§ How to complete this task
Quote the text of each item below word for word, and leave the pictures out of your answer.

>>>

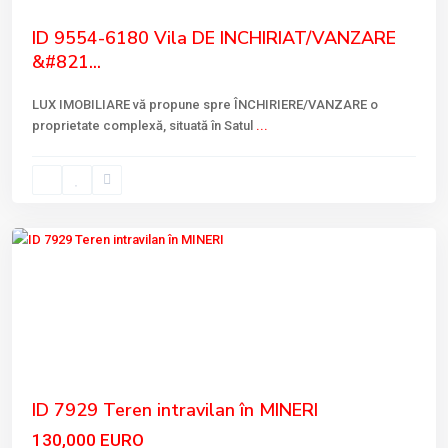
ID 9554-6180 Vila DE INCHIRIAT/VANZARE
&#821...
LUX IMOBILIARE vă propune spre ÎNCHIRIERE/VANZARE o
proprietate complexă, situată în Satul
...
Mineri
,
Tulcea
Previous
Next
ID 7929 Teren intravilan în MINERI
130,000 EURO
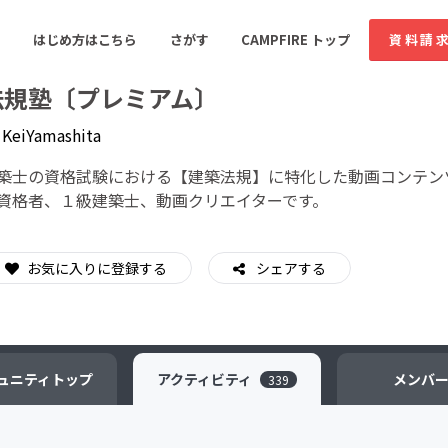
はじめ方はこちら
さがす
CAMPFIRE トップ
資料請
法規塾〔プレミアム〕
y
KeiYamashita
すめのコミュニティ
人気のコミュニティ
新着のコミュ
築士の資格試験における【建築法規】に特化した動画コンテン
資格者、１級建築士、動画クリエイターです。
音楽
舞台・パフォーマンス
お気に入りに登録する
シェアする
ゲーム・サービス開発
フード・飲食店
書籍・雑誌出版
アニメ・漫画
ソーシャルグッド
ビューティー・ヘルス
ュニティ
トップ
アクティビティ
メンバ
339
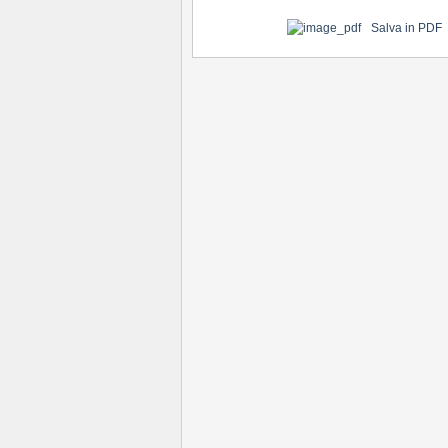
Salva in PDF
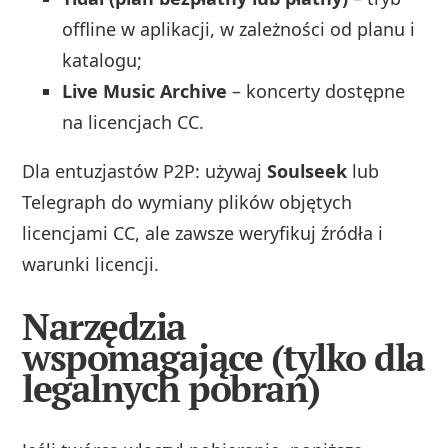
offline w aplikacji, w zależności od planu i
katalogu;
Live Music Archive
– koncerty dostępne
na licencjach CC.
Dla entuzjastów P2P: używaj
Soulseek
lub
Telegraph do wymiany plików objętych
licencjami CC, ale zawsze weryfikuj źródła i
warunki licencji.
Narzędzia
wspomagające (tylko dla
legalnych pobrań)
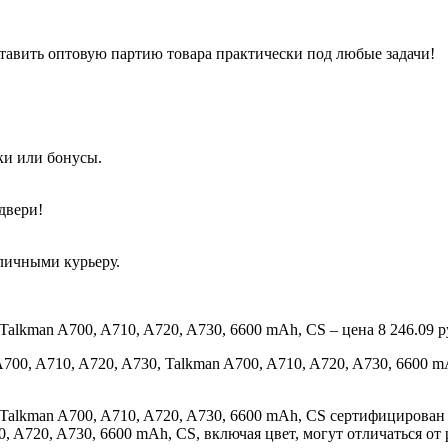
тавить оптовую партию товара практически под любые задачи!
ки или бонусы.
двери!
аличными курьеру.
Talkman A700, A710, A720, A730, 6600 mAh, CS – цена 8 246.09 р
A700, A710, A720, A730, Talkman A700, A710, A720, A730, 6600 
, Talkman A700, A710, A720, A730, 6600 mAh, CS сертифицирова
10, A720, A730, 6600 mAh, CS, включая цвет, могут отличаться 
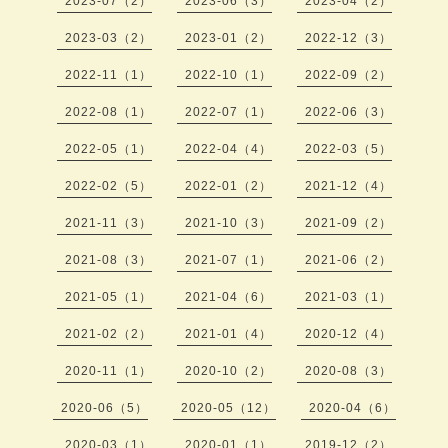
2023-07（2）
2023-06（3）
2023-04（2）
2023-03（2）
2023-01（2）
2022-12（3）
2022-11（1）
2022-10（1）
2022-09（2）
2022-08（1）
2022-07（1）
2022-06（3）
2022-05（1）
2022-04（4）
2022-03（5）
2022-02（5）
2022-01（2）
2021-12（4）
2021-11（3）
2021-10（3）
2021-09（2）
2021-08（3）
2021-07（1）
2021-06（2）
2021-05（1）
2021-04（6）
2021-03（1）
2021-02（2）
2021-01（4）
2020-12（4）
2020-11（1）
2020-10（2）
2020-08（3）
2020-06（5）
2020-05（12）
2020-04（6）
2020-03（1）
2020-01（1）
2019-12（2）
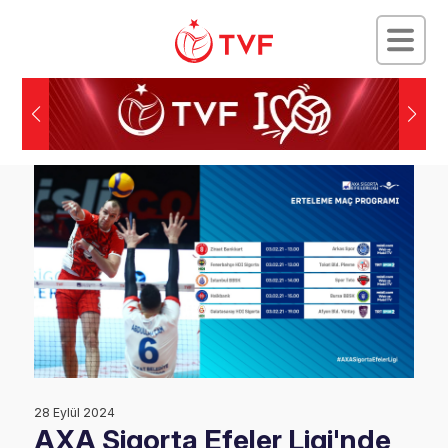
28 Eylül 2024
AXA Sigorta Efeler Ligi'nde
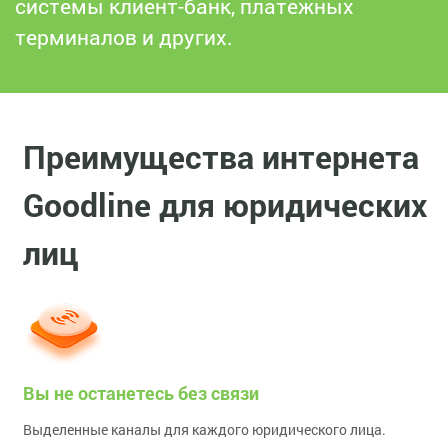
системы клиент-банк, платежных
терминалов и других.
Преимущества интернета
Goodline для юридических
лиц
Вы не останетесь без связи
Выделенные каналы для каждого юридического лица.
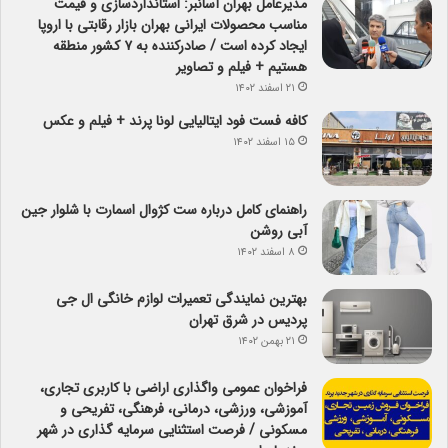
مدیرعامل بهران آسانبر: استانداردسازی و قیمت
مناسب محصولات ایرانی بهران بازار رقابتی با اروپا
ایجاد کرده است / صادرکننده به ۷ کشور منطقه
هستیم + فیلم و تصاویر
۲۱ اسفند ۱۴۰۲
کافه فست فود ایتالیایی لونا پرند + فیلم و عکس
۱۵ اسفند ۱۴۰۲
راهنمای کامل درباره ست کژوال اسمارت با شلوار جین
آبی روشن
۸ اسفند ۱۴۰۲
بهترین نمایندگی تعمیرات لوازم خانگی ال جی
پردیس در شرق تهران
۲۱ بهمن ۱۴۰۲
فراخوان عمومی واگذاری اراضی با کاربری تجاری،
آموزشی، ورزشی، درمانی، فرهنگی، تفریحی و
مسکونی / فرصت استثنایی سرمایه گذاری در شهر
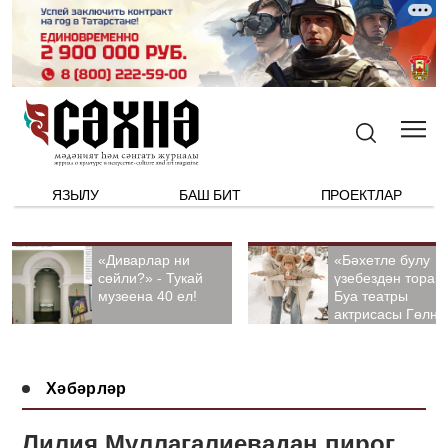
ЯЗЫЛУ
БАШ БИТ
ПРОЕКТЛАР
«Диварлар ни
«Бәхетле булу
сөйли?» - Тукай
үзебездән тора».
музеена 40 ел!
Буа театры
актрисасы Гөлна
Гыйззәтуллина-
Гатауллина белә
әңгәмә
Хәбәрләр
Лилия Муллагалиевадан пирог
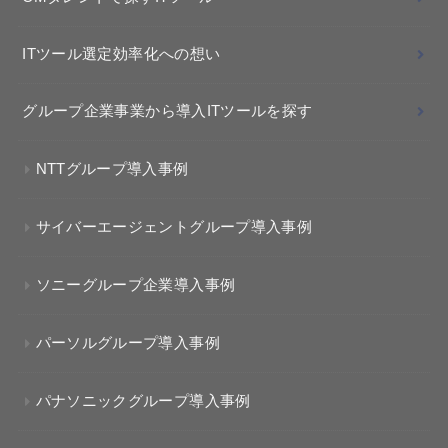
ITツール選定効率化への想い
グループ企業事業から導入ITツールを探す
NTTグループ導入事例
サイバーエージェントグループ導入事例
ソニーグループ企業導入事例
パーソルグループ導入事例
パナソニックグループ導入事例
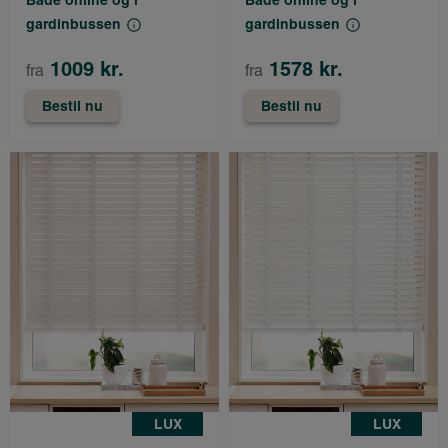
gardinbussen
gardinbussen
1009 kr.
1578 kr.
fra
fra
Bestil nu
Bestil nu
LUX
LUX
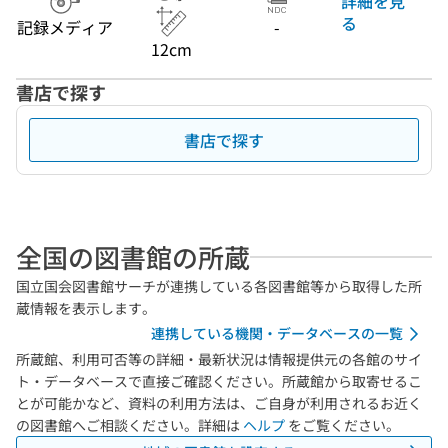
詳細を見
る
記録メディア
-
12cm
書店で探す
書店で探す
全国の図書館の所蔵
国立国会図書館サーチが連携している各図書館等から取得した所
蔵情報を表示します。
連携している機関・データベースの一覧
所蔵館、利用可否等の詳細・最新状況は情報提供元の各館のサイ
ト・データベースで直接ご確認ください。所蔵館から取寄せるこ
とが可能かなど、資料の利用方法は、ご自身が利用されるお近く
の図書館へご相談ください。詳細は
ヘルプ
をご覧ください。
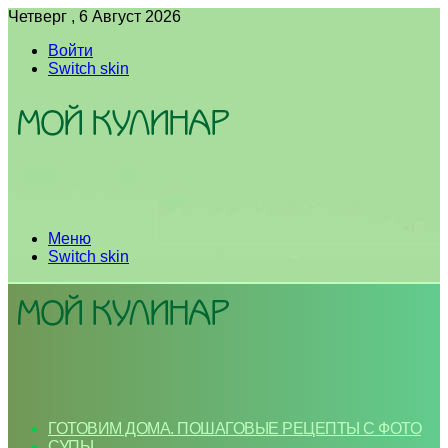
Четверг , 6 Август 2026
Войти
Switch skin
Меню
Switch skin
ГОТОВИМ ДОМА. ПОШАГОВЫЕ РЕЦЕПТЫ С ФОТО
СУПЫ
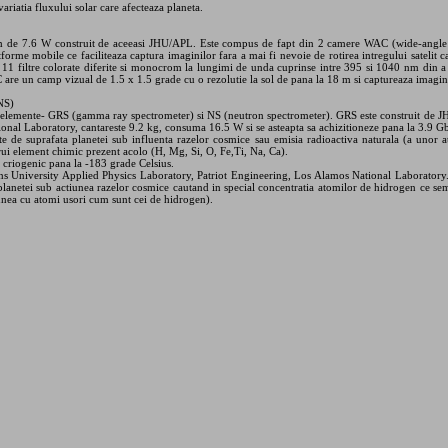
ariatia fluxului solar care afecteaza planeta.
 de 7.6 W construit de aceeasi JHU/APL. Este compus de fapt din 2 camere WAC (wide-angl
tforme mobile ce faciliteaza captura imaginilor fara a mai fi nevoie de rotirea intregului satelit
11 filtre colorate diferite si monocrom la lungimi de unda cuprinse intre 395 si 1040 nm din a c
 are un camp vizual de 1.5 x 1.5 grade cu o rezolutie la sol de pana la 18 m si captureaza imagin
NS)
elemente- GRS (gamma ray spectrometer) si NS (neutron spectrometer). GRS este construit de J
nal Laboratory, cantareste 9.2 kg, consuma 16.5 W si se asteapta sa achizitioneze pana la 3.9 Gb
 de suprafata planetei sub influenta razelor cosmice sau emisia radioactiva naturala (a unor 
rui element chimic prezent acolo (H, Mg, Si, O, Fe,Ti, Na, Ca).
 criogenic pana la -183 grade Celsius.
ns University Applied Physics Laboratory, Patriot Engineering, Los Alamos National Laboratory
lanetei sub actiunea razelor cosmice cautand in special concentratia atomilor de hidrogen ce sem
iunea cu atomi usori cum sunt cei de hidrogen).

<<<

§ Expected answer
ID 9554-6180 Vila DE INCHIRIAT/VANZARE
&#821...
LUX IMOBILIARE vă propune spre ÎNCHIRIERE/VANZARE o
proprietate complexă, situată în Satul
...
Mineri
,
Tulcea
Previous
Next
ID 7929 Teren intravilan în MINERI
130,000 EURO
はじめ方はこちら
さがす
CAMPFIRE トップ
資料請
法規塾〔プレミアム〕
y
KeiYamashita
すめのコミュニティ
人気のコミュニティ
新着のコミュ
築士の資格試験における【建築法規】に特化した動画コンテン
資格者、１級建築士、動画クリエイターです。
音楽
舞台・パフォーマンス
お気に入りに登録する
シェアする
ゲーム・サービス開発
フード・飲食店
書籍・雑誌出版
アニメ・漫画
ソーシャルグッド
ビューティー・ヘルス
ュニティ
トップ
アクティビティ
メンバ
339
Salva in PDF
offline w aplikacji, w zależności od planu i
katalogu;
Live Music Archive
– koncerty dostępne
na licencjach CC.
Dla entuzjastów P2P: używaj
Soulseek
lub
Telegraph do wymiany plików objętych
licencjami CC, ale zawsze weryfikuj źródła i
warunki licencji.
Narzędzia
wspomagające (tylko dla
legalnych pobrań)
тавить оптовую партию товара практически под любые задачи!
ки или бонусы.
двери!
аличными курьеру.
Talkman A700, A710, A720, A730, 6600 mAh, CS – цена 8 246.09 р
A700, A710, A720, A730, Talkman A700, A710, A720, A730, 6600 
, Talkman A700, A710, A720, A730, 6600 mAh, CS сертифицирова
10, A720, A730, 6600 mAh, CS, включая цвет, могут отличаться 
2023-07（2）
2023-06（3）
2023-04（2）
2023-03（2）
2023-01（2）
2022-12（3）
2022-11（1）
2022-10（1）
2022-09（2）
2022-08（1）
2022-07（1）
2022-06（3）
2022-05（1）
2022-04（4）
2022-03（5）
2022-02（5）
2022-01（2）
2021-12（4）
2021-11（3）
2021-10（3）
2021-09（2）
2021-08（3）
2021-07（1）
2021-06（2）
2021-05（1）
2021-04（6）
2021-03（1）
2021-02（2）
2021-01（4）
2020-12（4）
2020-11（1）
2020-10（2）
2020-08（3）
2020-06（5）
2020-05（12）
2020-04（6）
2020-03（1）
2020-01（1）
2019-12（2）
28 Eylül 2024
AXA Sigorta Efeler Ligi'nde
системы клиент-банк, платежных
терминалов и других.
Преимущества интернета
Goodline для юридических
лиц
Вы не останетесь без связи
Выделенные каналы для каждого юридического лица.
مدیرعامل بهران آسانبر: استانداردسازی و قیمت
مناسب محصولات ایرانی بهران بازار رقابتی با اروپا
ایجاد کرده است / صادرکننده به ۷ کشور منطقه
هستیم + فیلم و تصاویر
۲۱ اسفند ۱۴۰۲
کافه فست فود ایتالیایی لونا پرند + فیلم و عکس
۱۵ اسفند ۱۴۰۲
راهنمای کامل درباره ست کژوال اسمارت با شلوار جین
آبی روشن
۸ اسفند ۱۴۰۲
بهترین نمایندگی تعمیرات لوازم خانگی ال جی
پردیس در شرق تهران
۲۱ بهمن ۱۴۰۲
فراخوان عمومی واگذاری اراضی با کاربری تجاری،
آموزشی، ورزشی، درمانی، فرهنگی، تفریحی و
مسکونی / فرصت استثنایی سرمایه گذاری در شهر
ЯЗЫЛУ
БАШ БИТ
ПРОЕКТЛАР
«Диварлар ни
«Бәхетле булу
сөйли?» - Тукай
үзебездән тора».
музеена 40 ел!
Буа театры
актрисасы Гөлна
Гыйззәтуллина-
Гатауллина белә
әңгәмә
Хәбәрләр
Лилия Муллагалиевадан пирог
ITツール選定効率化への想い
グループ企業事業から導入ITツールを探す
NTTグループ導入事例
サイバーエージェントグループ導入事例
ソニーグループ企業導入事例
パーソルグループ導入事例
パナソニックグループ導入事例
gardinbussen
gardinbussen
1009 kr.
1578 kr.
fra
fra
Bestil nu
Bestil nu
LUX
LUX
詳細を見
る
記録メディア
-
12cm
書店で探す
書店で探す
全国の図書館の所蔵
国立国会図書館サーチが連携している各図書館等から取得した所
蔵情報を表示します。
連携している機関・データベースの一覧
所蔵館、利用可否等の詳細・最新状況は情報提供元の各館のサイ
ト・データベースで直接ご確認ください。所蔵館から取寄せるこ
とが可能かなど、資料の利用方法は、ご自身が利用されるお近く
の図書館へご相談ください。詳細は
ヘルプ
をご覧ください。
Четверг , 6 Август 2026
Войти
Switch skin
Меню
Switch skin
ГОТОВИМ ДОМА. ПОШАГОВЫЕ РЕЦЕПТЫ С ФОТО
СУПЫ
ariatia fluxului solar care afecteaza planeta.
 de 7.6 W construit de aceeasi JHU/APL. Este compus de fapt din 2 camere WAC (wide-angl
tforme mobile ce faciliteaza captura imaginilor fara a mai fi nevoie de rotirea intregului satelit
11 filtre colorate diferite si monocrom la lungimi de unda cuprinse intre 395 si 1040 nm din a c
 are un camp vizual de 1.5 x 1.5 grade cu o rezolutie la sol de pana la 18 m si captureaza imagin
NS)
elemente- GRS (gamma ray spectrometer) si NS (neutron spectrometer). GRS este construit de J
nal Laboratory, cantareste 9.2 kg, consuma 16.5 W si se asteapta sa achizitioneze pana la 3.9 Gb
 de suprafata planetei sub influenta razelor cosmice sau emisia radioactiva naturala (a unor 
rui element chimic prezent acolo (H, Mg, Si, O, Fe,Ti, Na, Ca).
 criogenic pana la -183 grade Celsius.
ns University Applied Physics Laboratory, Patriot Engineering, Los Alamos National Laboratory
lanetei sub actiunea razelor cosmice cautand in special concentratia atomilor de hidrogen ce sem
iunea cu atomi usori cum sunt cei de hidrogen).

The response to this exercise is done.